From AIDS to Covid-19: Trump's decades of spreading dangerous misinformation about disease outbreaks
From AIDS to Covid-19: Trump's decades of spreading dangerous misinformation about disease outbreaks
By Andrew Kaczynski, Nathan McDermott and Em Steck, CNN
Updated 11:02 AM ET, Sat May 30, 2020
(CNN)Donald Trump has spent decades spreading and sowing dangerous misinformation about disease outbreaks -- from falsely suggesting AIDS can be transmitted through kissing to warning Americans not to get vaccinated and falsely suggesting vaccines can cause autism.
Long before advising Americans to ingest disinfectant to treat the coronavirus as President, Trump demonstrated a pattern of spreading unsupported medical claims that preyed on the public's fears of getting sick, a CNN KFile review of the President's statements on past epidemics and pandemics found.
In 1993, Trump promoted the widely-debunked claims that AIDS could be spread by kissing and that AIDS patients intentionally spread the virus. As the swine flu pandemic began in 2009, he warned Americans against taking flu vaccines. When the Ebola virus outbreak devastated West Africa in 2014, he disputed guidance by the Centers for Disease Control and Prevention on how it spreads.

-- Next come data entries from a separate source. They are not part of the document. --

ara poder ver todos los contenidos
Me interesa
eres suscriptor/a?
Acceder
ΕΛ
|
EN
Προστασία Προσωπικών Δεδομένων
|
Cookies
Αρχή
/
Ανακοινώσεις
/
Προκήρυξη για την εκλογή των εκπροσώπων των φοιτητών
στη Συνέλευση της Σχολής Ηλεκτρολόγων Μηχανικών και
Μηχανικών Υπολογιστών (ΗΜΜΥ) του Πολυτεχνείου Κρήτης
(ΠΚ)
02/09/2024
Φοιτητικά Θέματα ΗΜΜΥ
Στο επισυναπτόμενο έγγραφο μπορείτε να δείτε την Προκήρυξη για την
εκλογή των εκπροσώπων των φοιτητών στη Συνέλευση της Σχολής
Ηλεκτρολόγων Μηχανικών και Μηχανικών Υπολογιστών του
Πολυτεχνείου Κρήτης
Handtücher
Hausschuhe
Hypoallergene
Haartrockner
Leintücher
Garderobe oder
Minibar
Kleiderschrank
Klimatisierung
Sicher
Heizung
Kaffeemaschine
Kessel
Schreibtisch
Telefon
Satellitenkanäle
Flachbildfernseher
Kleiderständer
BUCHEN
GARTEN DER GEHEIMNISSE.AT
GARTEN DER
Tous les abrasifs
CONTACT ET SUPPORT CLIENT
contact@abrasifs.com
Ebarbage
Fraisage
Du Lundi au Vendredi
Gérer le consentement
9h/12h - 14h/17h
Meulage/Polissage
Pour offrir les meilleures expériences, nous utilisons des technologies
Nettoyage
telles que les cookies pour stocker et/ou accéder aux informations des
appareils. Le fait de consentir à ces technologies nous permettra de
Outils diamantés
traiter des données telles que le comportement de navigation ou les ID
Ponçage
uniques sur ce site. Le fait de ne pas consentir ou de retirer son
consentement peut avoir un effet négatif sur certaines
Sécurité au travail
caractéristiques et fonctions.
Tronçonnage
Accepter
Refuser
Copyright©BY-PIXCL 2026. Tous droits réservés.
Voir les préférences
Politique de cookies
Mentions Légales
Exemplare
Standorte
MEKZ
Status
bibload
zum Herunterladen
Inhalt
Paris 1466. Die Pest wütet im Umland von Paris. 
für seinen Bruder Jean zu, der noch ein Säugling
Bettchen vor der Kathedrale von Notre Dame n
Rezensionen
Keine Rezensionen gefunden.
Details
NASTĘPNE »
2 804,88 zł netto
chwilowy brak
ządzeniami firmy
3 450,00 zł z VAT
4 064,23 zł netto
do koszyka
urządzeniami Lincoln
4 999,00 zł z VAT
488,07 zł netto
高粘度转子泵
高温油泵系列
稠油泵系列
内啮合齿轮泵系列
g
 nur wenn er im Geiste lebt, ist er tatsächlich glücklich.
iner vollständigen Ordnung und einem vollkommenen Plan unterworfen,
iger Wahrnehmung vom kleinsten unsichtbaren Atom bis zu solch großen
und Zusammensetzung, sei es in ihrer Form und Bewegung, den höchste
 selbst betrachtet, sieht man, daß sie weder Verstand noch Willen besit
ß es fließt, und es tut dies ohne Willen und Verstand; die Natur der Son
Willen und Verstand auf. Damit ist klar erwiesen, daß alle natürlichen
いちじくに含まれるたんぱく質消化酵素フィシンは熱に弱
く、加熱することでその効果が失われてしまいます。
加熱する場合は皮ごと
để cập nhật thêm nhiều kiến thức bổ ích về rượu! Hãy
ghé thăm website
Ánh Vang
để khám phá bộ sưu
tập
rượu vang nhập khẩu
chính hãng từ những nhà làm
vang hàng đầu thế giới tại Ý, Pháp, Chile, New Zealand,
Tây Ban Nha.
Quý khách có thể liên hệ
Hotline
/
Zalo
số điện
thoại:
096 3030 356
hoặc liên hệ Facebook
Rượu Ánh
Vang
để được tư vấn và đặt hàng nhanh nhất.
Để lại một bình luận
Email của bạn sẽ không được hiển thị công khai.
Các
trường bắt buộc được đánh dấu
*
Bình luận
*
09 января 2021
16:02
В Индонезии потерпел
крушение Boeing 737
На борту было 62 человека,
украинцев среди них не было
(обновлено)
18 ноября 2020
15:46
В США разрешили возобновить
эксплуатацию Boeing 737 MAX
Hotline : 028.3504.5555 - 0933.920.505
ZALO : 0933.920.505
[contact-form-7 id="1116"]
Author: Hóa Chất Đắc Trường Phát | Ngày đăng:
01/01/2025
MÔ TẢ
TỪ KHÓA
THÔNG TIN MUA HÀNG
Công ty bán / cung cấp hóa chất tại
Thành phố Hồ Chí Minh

Today as the nation's chief executive overseeing his own public health crisis,
Trump continues to comprehensively misinform the public about the coronavirus, offering remarks riddled with false, misleading or scientifically questionable claims.
While Trump, the White House and his supporters often defend his outlandish coronavirus remarks by claiming the President is acting as the nation's cheerleader, his optimism does not square with medical science or his long history of sowing disinformation.